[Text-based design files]

<<<<

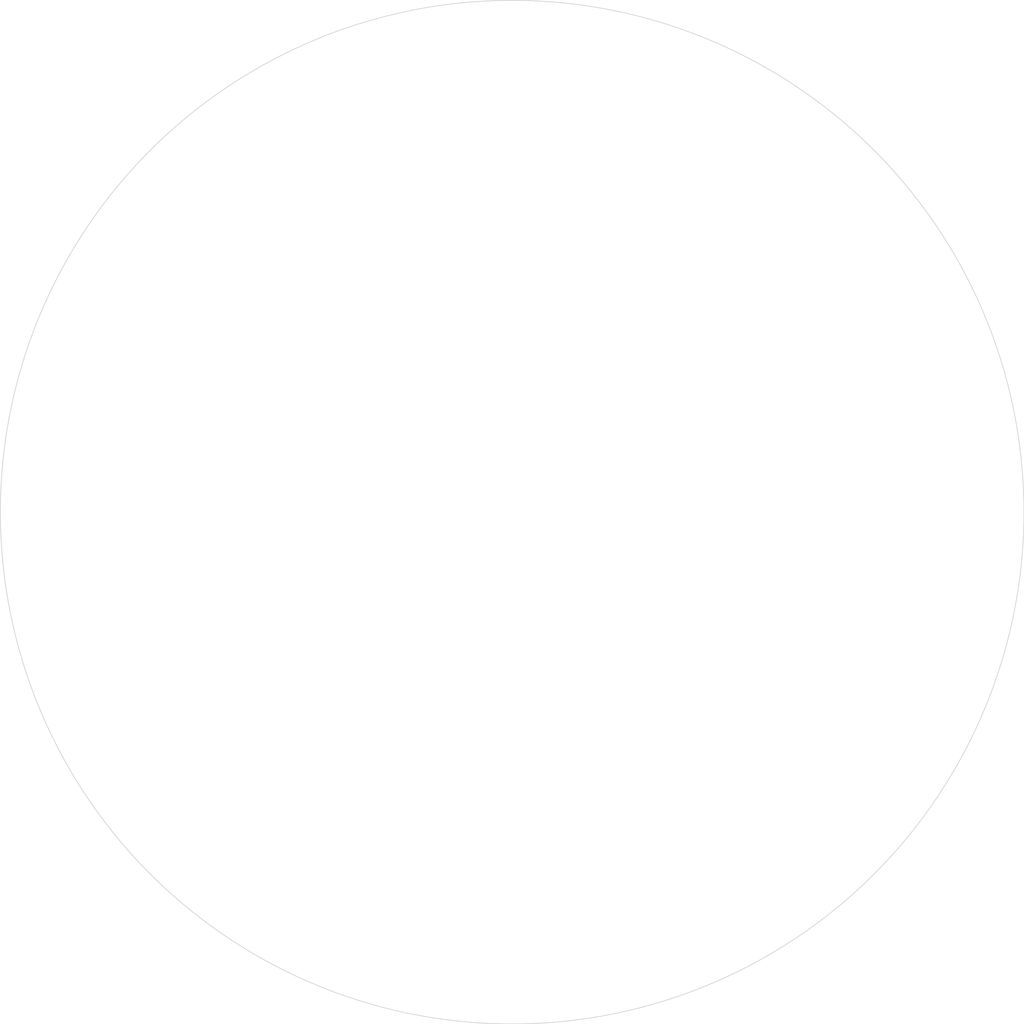
<source format=kicad_pcb>
(kicad_pcb (version 20211014) (generator pcbnew)

  (general
    (thickness 1.6)
  )

  (paper "A4")
  (layers
    (0 "F.Cu" signal)
    (31 "B.Cu" signal)
    (32 "B.Adhes" user "B.Adhesive")
    (33 "F.Adhes" user "F.Adhesive")
    (34 "B.Paste" user)
    (35 "F.Paste" user)
    (36 "B.SilkS" user "B.Silkscreen")
    (37 "F.SilkS" user "F.Silkscreen")
    (38 "B.Mask" user)
    (39 "F.Mask" user)
    (40 "Dwgs.User" user "User.Drawings")
    (41 "Cmts.User" user "User.Comments")
    (42 "Eco1.User" user "User.Eco1")
    (43 "Eco2.User" user "User.Eco2")
    (44 "Edge.Cuts" user)
    (45 "Margin" user)
    (46 "B.CrtYd" user "B.Courtyard")
    (47 "F.CrtYd" user "F.Courtyard")
    (48 "B.Fab" user)
    (49 "F.Fab" user)
    (50 "User.1" user)
    (51 "User.2" user)
    (52 "User.3" user)
    (53 "User.4" user)
    (54 "User.5" user)
    (55 "User.6" user)
    (56 "User.7" user)
    (57 "User.8" user)
    (58 "User.9" user)
  )

  (setup
    (pad_to_mask_clearance 0)
    (pcbplotparams
      (layerselection 0x00010fc_ffffffff)
      (disableapertmacros false)
      (usegerberextensions false)
      (usegerberattributes true)
      (usegerberadvancedattributes true)
      (creategerberjobfile true)
      (svguseinch false)
      (svgprecision 6)
      (excludeedgelayer true)
      (plotframeref false)
      (viasonmask false)
      (mode 1)
      (useauxorigin false)
      (hpglpennumber 1)
      (hpglpenspeed 20)
      (hpglpendiameter 15.000000)
      (dxfpolygonmode true)
      (dxfimperialunits true)
      (dxfusepcbnewfont true)
      (psnegative false)
      (psa4output false)
      (plotreference true)
      (plotvalue true)
      (plotinvisibletext false)
      (sketchpadsonfab false)
      (subtractmaskfromsilk false)
      (outputformat 1)
      (mirror false)
      (drillshape 1)
      (scaleselection 1)
      (outputdirectory "")
    )
  )

  (net 0 "")

  (gr_circle (center 150 100) (end 185 100) (layer "Edge.Cuts") (width 0.05) (fill none) (tstamp 38a501e2-0ee8-439d-bd02-e9e90e7503e9))

)

</source>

>>>>

▶ WHAT YOU ARE ASKED TO DO
Omit every picture while transcribing the records above exactly.

▶ ANSWER SECTION
<source format=kicad_pcb>
(kicad_pcb (version 20211014) (generator pcbnew)

  (general
    (thickness 1.6)
  )

  (paper "A4")
  (layers
    (0 "F.Cu" signal)
    (31 "B.Cu" signal)
    (32 "B.Adhes" user "B.Adhesive")
    (33 "F.Adhes" user "F.Adhesive")
    (34 "B.Paste" user)
    (35 "F.Paste" user)
    (36 "B.SilkS" user "B.Silkscreen")
    (37 "F.SilkS" user "F.Silkscreen")
    (38 "B.Mask" user)
    (39 "F.Mask" user)
    (40 "Dwgs.User" user "User.Drawings")
    (41 "Cmts.User" user "User.Comments")
    (42 "Eco1.User" user "User.Eco1")
    (43 "Eco2.User" user "User.Eco2")
    (44 "Edge.Cuts" user)
    (45 "Margin" user)
    (46 "B.CrtYd" user "B.Courtyard")
    (47 "F.CrtYd" user "F.Courtyard")
    (48 "B.Fab" user)
    (49 "F.Fab" user)
    (50 "User.1" user)
    (51 "User.2" user)
    (52 "User.3" user)
    (53 "User.4" user)
    (54 "User.5" user)
    (55 "User.6" user)
    (56 "User.7" user)
    (57 "User.8" user)
    (58 "User.9" user)
  )

  (setup
    (pad_to_mask_clearance 0)
    (pcbplotparams
      (layerselection 0x00010fc_ffffffff)
      (disableapertmacros false)
      (usegerberextensions false)
      (usegerberattributes true)
      (usegerberadvancedattributes true)
      (creategerberjobfile true)
      (svguseinch false)
      (svgprecision 6)
      (excludeedgelayer true)
      (plotframeref false)
      (viasonmask false)
      (mode 1)
      (useauxorigin false)
      (hpglpennumber 1)
      (hpglpenspeed 20)
      (hpglpendiameter 15.000000)
      (dxfpolygonmode true)
      (dxfimperialunits true)
      (dxfusepcbnewfont true)
      (psnegative false)
      (psa4output false)
      (plotreference true)
      (plotvalue true)
      (plotinvisibletext false)
      (sketchpadsonfab false)
      (subtractmaskfromsilk false)
      (outputformat 1)
      (mirror false)
      (drillshape 1)
      (scaleselection 1)
      (outputdirectory "")
    )
  )

  (net 0 "")

  (gr_circle (center 150 100) (end 185 100) (layer "Edge.Cuts") (width 0.05) (fill none) (tstamp 38a501e2-0ee8-439d-bd02-e9e90e7503e9))

)

</source>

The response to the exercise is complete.